DATA SUPPLIED:
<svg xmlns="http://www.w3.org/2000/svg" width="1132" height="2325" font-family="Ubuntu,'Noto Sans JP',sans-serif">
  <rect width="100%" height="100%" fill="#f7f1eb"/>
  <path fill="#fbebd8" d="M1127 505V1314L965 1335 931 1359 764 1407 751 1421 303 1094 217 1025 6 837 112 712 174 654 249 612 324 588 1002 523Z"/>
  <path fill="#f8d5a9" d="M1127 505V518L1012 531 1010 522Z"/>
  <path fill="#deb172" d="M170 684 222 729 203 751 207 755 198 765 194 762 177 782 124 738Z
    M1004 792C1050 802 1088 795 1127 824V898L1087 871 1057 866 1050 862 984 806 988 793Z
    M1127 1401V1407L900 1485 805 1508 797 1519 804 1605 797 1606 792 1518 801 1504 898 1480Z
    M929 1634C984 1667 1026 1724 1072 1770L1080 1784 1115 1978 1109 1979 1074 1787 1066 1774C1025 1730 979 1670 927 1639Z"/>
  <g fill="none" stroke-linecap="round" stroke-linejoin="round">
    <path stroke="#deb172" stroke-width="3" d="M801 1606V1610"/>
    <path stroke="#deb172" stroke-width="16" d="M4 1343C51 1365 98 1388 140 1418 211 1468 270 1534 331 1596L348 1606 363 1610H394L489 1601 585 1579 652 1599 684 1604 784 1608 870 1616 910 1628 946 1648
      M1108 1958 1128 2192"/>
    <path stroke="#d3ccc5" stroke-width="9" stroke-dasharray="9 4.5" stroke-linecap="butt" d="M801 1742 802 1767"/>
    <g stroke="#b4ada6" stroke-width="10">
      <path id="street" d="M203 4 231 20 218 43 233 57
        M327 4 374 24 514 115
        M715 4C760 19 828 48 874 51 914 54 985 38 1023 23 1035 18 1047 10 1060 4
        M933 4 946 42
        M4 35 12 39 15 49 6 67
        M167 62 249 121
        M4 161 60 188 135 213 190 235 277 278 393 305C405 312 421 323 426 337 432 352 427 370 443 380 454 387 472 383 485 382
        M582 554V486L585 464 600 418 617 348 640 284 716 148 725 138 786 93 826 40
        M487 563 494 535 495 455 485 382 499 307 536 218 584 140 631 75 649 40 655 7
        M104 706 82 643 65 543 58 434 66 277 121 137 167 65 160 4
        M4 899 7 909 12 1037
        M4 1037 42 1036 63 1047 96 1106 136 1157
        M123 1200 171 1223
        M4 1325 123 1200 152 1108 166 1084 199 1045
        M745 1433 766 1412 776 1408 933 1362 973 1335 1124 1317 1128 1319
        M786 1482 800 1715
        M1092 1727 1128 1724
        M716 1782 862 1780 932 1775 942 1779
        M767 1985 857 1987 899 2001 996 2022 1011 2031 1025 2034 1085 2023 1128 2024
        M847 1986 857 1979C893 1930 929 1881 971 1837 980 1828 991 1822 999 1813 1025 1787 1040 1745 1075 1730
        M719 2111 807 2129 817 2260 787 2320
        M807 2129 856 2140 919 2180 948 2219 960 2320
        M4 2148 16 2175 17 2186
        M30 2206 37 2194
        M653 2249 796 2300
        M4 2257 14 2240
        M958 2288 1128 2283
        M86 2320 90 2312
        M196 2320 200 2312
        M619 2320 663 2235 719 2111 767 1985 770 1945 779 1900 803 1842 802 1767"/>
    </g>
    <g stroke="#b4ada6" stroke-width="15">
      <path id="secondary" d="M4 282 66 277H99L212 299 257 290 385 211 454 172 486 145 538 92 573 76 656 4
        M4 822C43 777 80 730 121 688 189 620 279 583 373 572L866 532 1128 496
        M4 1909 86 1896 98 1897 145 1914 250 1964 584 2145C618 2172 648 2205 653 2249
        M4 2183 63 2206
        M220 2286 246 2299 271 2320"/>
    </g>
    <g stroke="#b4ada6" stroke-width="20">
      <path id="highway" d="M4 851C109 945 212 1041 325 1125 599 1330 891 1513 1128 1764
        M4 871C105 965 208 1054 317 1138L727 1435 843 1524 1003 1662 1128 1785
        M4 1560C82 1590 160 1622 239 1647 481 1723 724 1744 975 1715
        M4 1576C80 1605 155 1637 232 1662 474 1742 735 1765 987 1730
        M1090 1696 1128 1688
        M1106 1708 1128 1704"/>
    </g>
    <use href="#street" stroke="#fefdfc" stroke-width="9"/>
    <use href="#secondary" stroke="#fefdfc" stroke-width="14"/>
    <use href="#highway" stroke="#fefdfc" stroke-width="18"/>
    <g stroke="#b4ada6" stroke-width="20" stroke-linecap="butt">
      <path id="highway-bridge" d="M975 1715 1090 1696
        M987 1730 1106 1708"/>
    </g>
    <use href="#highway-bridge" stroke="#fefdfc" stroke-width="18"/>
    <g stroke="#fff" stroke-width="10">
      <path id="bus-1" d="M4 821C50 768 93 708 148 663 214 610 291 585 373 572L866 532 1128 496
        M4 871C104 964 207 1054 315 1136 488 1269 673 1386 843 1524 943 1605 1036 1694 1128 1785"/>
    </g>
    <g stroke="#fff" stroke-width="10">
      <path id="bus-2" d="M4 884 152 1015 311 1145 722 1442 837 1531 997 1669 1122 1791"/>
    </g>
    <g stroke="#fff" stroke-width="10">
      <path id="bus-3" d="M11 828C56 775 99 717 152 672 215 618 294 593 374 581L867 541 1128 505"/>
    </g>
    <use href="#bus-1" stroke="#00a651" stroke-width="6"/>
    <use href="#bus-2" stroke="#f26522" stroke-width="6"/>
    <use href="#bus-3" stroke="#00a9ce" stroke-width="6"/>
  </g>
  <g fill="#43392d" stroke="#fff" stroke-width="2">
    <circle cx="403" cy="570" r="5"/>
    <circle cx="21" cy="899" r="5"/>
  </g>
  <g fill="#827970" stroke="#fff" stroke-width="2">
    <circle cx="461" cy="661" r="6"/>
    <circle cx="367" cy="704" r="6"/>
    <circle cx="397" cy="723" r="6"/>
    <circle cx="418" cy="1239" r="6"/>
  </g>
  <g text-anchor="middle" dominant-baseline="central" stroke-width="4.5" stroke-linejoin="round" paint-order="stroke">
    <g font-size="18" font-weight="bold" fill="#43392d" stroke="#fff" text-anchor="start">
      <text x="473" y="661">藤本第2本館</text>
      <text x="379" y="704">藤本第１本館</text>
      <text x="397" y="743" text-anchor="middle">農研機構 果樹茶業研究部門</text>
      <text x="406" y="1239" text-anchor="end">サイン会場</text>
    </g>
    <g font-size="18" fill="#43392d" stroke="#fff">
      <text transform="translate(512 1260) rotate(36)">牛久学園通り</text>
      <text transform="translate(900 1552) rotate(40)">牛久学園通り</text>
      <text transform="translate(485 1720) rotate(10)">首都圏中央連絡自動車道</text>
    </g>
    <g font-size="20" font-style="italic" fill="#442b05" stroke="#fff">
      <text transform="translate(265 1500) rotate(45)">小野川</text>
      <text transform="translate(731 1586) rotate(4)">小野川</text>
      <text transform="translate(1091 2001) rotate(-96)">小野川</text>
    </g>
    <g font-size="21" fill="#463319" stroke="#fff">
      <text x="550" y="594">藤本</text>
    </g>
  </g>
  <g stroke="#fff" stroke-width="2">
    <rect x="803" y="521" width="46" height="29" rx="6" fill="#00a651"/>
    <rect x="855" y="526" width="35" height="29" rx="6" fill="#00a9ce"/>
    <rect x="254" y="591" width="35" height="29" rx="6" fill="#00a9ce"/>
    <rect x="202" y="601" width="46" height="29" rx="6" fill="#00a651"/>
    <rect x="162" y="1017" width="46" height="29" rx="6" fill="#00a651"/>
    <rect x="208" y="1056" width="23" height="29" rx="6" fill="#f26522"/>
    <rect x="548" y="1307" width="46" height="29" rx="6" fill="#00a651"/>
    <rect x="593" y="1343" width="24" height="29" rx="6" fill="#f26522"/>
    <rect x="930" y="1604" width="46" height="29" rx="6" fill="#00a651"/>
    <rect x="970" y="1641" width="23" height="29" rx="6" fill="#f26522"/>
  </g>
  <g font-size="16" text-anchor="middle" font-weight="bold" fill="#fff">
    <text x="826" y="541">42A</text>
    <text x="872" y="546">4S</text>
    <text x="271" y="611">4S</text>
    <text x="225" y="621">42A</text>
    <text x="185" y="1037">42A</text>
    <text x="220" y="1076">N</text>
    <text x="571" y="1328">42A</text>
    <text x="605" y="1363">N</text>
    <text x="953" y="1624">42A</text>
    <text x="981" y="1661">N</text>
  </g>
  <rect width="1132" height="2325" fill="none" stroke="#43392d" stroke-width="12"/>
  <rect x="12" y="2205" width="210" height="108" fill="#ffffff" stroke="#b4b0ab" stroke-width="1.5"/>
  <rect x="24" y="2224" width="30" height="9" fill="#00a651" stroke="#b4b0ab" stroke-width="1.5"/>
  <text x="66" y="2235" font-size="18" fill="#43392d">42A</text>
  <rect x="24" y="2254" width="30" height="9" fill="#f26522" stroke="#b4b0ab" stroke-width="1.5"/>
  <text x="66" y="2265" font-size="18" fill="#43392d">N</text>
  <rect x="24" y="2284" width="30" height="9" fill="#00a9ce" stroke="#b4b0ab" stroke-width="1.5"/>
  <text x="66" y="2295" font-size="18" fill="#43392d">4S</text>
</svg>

WORK REQUEST: Take every line in the preceding listing that contains "linejoin" and copy it.

TASK RESULT:
  <g fill="none" stroke-linecap="round" stroke-linejoin="round">
  <g text-anchor="middle" dominant-baseline="central" stroke-width="4.5" stroke-linejoin="round" paint-order="stroke">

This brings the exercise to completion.